PLAQUEMINES PARISH, La. — Tombs with human remains continue to sit in yards in Ironton.
The Louisiana Cemetery ResponseTask Force is just beginning to clean up the mess Hurricane Ida left behind.
But community members said they feel disrespected by how little progress has been made.
It has been more than a month after Hurricane Ida and Ironton is still in shambles. Not only destroyed homes here but caskets with loved ones inside remain scattered throughout the community.
Their tombs and caskets lie far from their resting place, swept away in Ida's storm surge.
"They were like all around the community in everybody's yards," said Cassandra Wilson.
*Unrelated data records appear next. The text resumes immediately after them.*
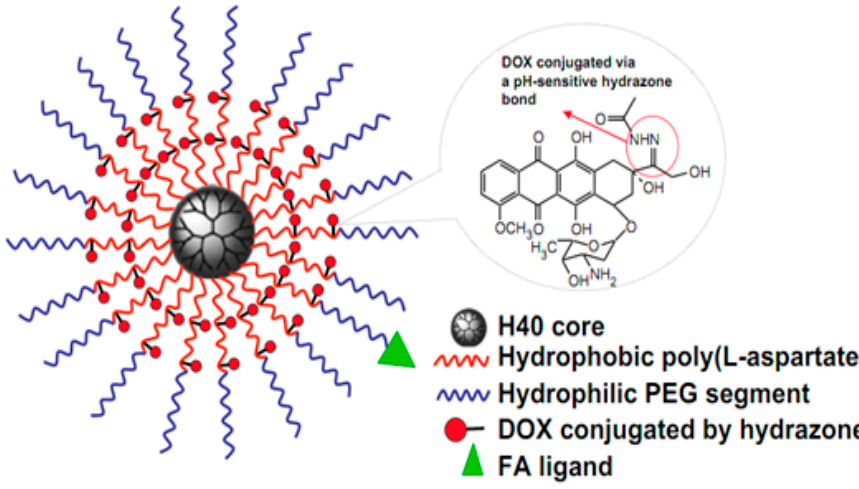
Figure 6. Diagram showing Dox conjugated multi-arm-block copolymer. Reproduced with permission from [141]. Copyright 2009, Elsevier.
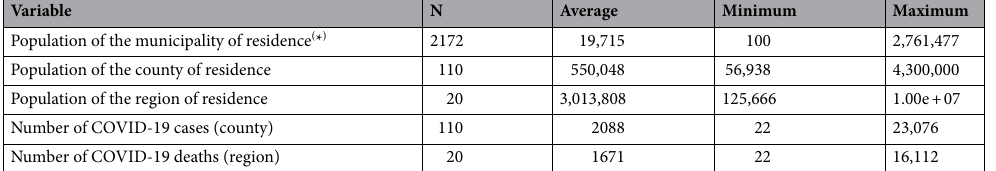
Table 4. Summary statistics of geographical variables (at the 31st of May 2020). ( * ) In Italy there are 7,982 municipalities; sample individuals live in 2,172 of them. Sources : Italian Statistical Office (ISTAT) and Italian Ministry of Health.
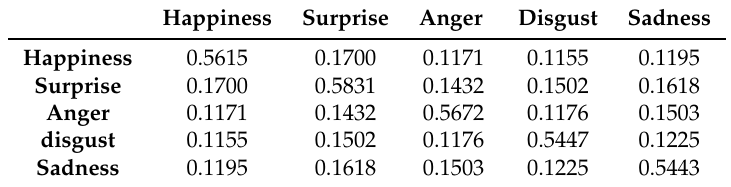
Table 6. Cosine similarity for the 3-CL CNN with double-channel inputs (Vx-Vy). Happiness Surprise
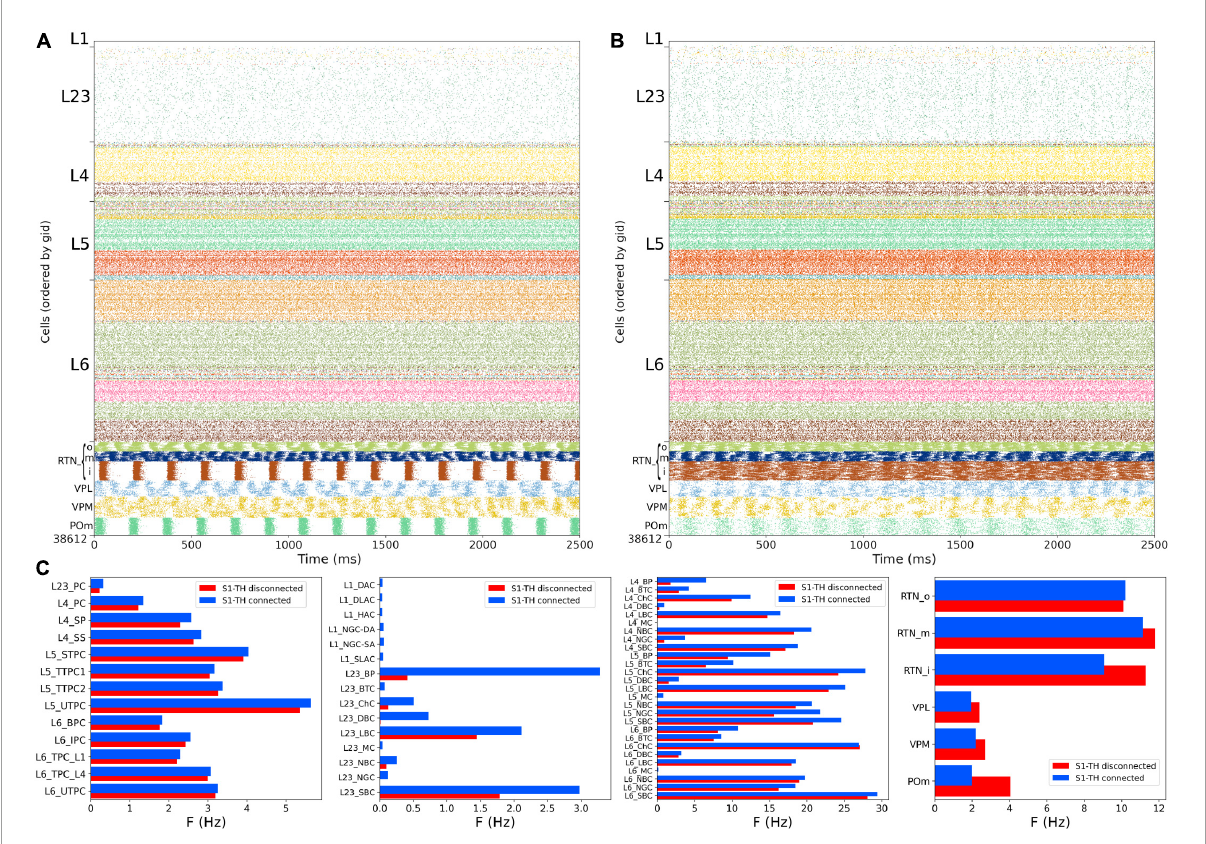
FIGURE8 NetPyNE S1 and thalamic circuit response with low extracellular calcium ( in vivo -like asynchronous states). (A) Spiking raster plot of spontaneous activity with only intracortical and intrathalamic connections ( S1-TH disconnected ). (B) Spiking raster plot of the fully connected circuit model, including bidirectional connections between S1 and thalamus ( S1-TH connected ). (C) Comparison of mean firing rates of each of the 55 S1 and 6 thalamic m-types without ( S1-TH disconnecte d) and with ( S1-TH connected ) bidirectional thalamocortical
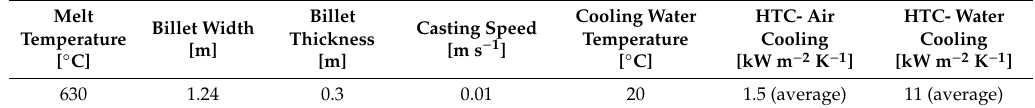
Table 1. Casting process parameters.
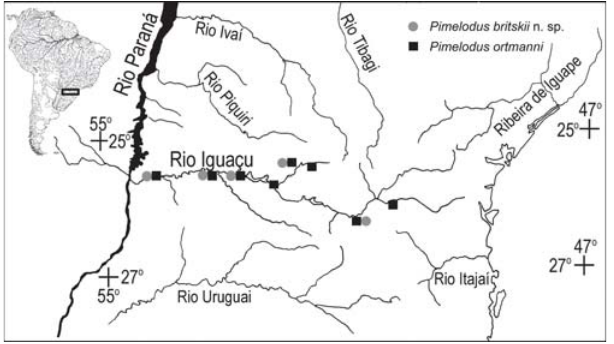
Fig. 3. Geographical distribution of Pimelodus ortmanni and Pimelodus britskii from Rio Iguaçu. Each symbol may represent more than one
Ironton, a historically black community, continues to feel left behind in recovery efforts, as homes remain condemned and tombs displaced.
"Please step up. Treat us like you treat the people in Belle Chasse," said Cassandra Wilson, Ironton.
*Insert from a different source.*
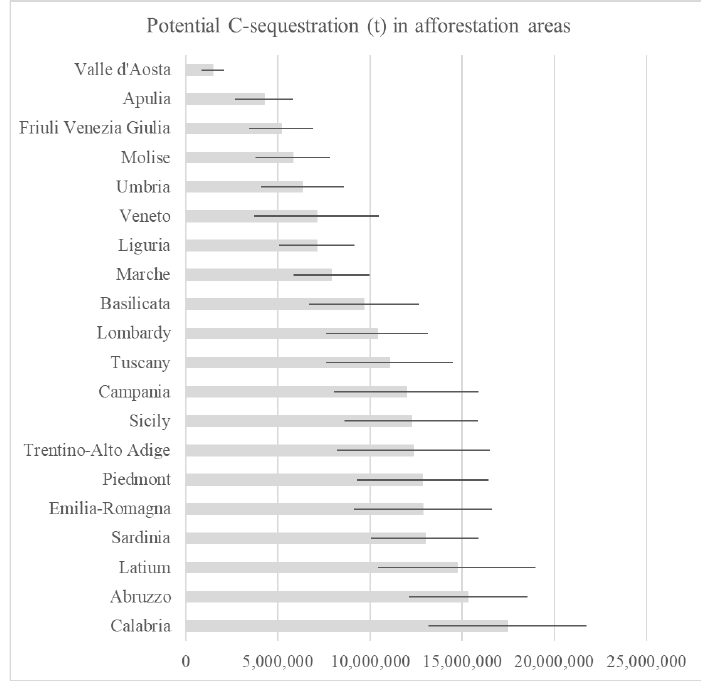
Figure 5. Potential C-sequestration (t) and 95% CI width (t) for administrative regions in afforestation areas between 1985 and 2019. The value represents the potential carbon that would be sequestrated when the trees in the afforestation areas mature.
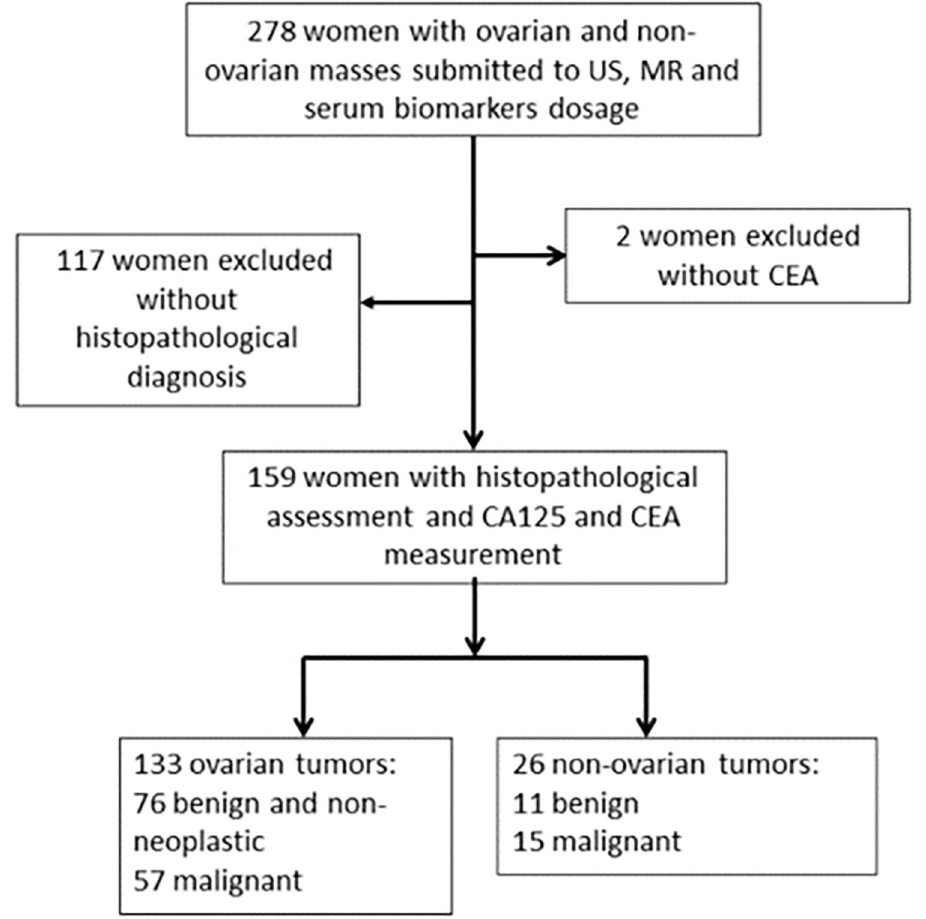
Fig 1. Flowchart describing patient inclusion and exclusion in the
The Louisiana Cemetery ResponseTask Force recently began the process of returning displaced caskets to the community cemetery.
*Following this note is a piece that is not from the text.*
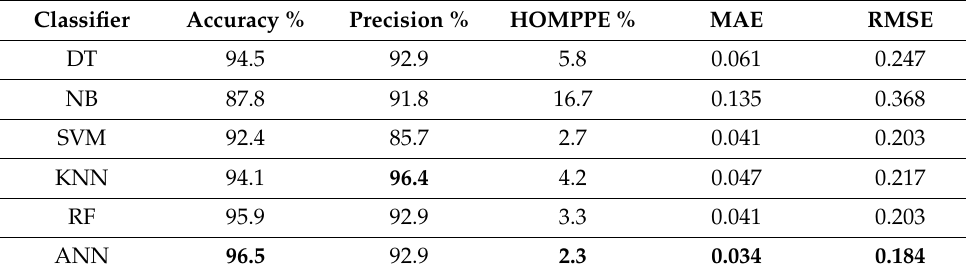
Table 5. Comparison of the prediction results of the proposed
"We want to get that taken care of respectfully get these remains back into the cemeteries as quickly as possible," Dr.Ryan Seidemann, Louisiana Cemetery Response Task Force.
They were in Ironton for about a week and a half.
"They bought a few back here and that's all they did, bought them here. They haven't done anything else," said Cassandra Wilson.
29 caskets and vaults with some exposed and now sit in the community cemetery.
Tombs remain in yards, some sit in the cemetery lying on their sides, never moved.
"The real goal is to get them back to the cemetery and so those are, admittedly and absolutely displaced within the cemetery, they are still within the cemetery," said Dr.Ryan Seidemann, Louisiana Cemetery Response Task Force.
The task force needs a large crane to return several displaced tombs and even then restoration of the Ironton Cemetery is just beginning.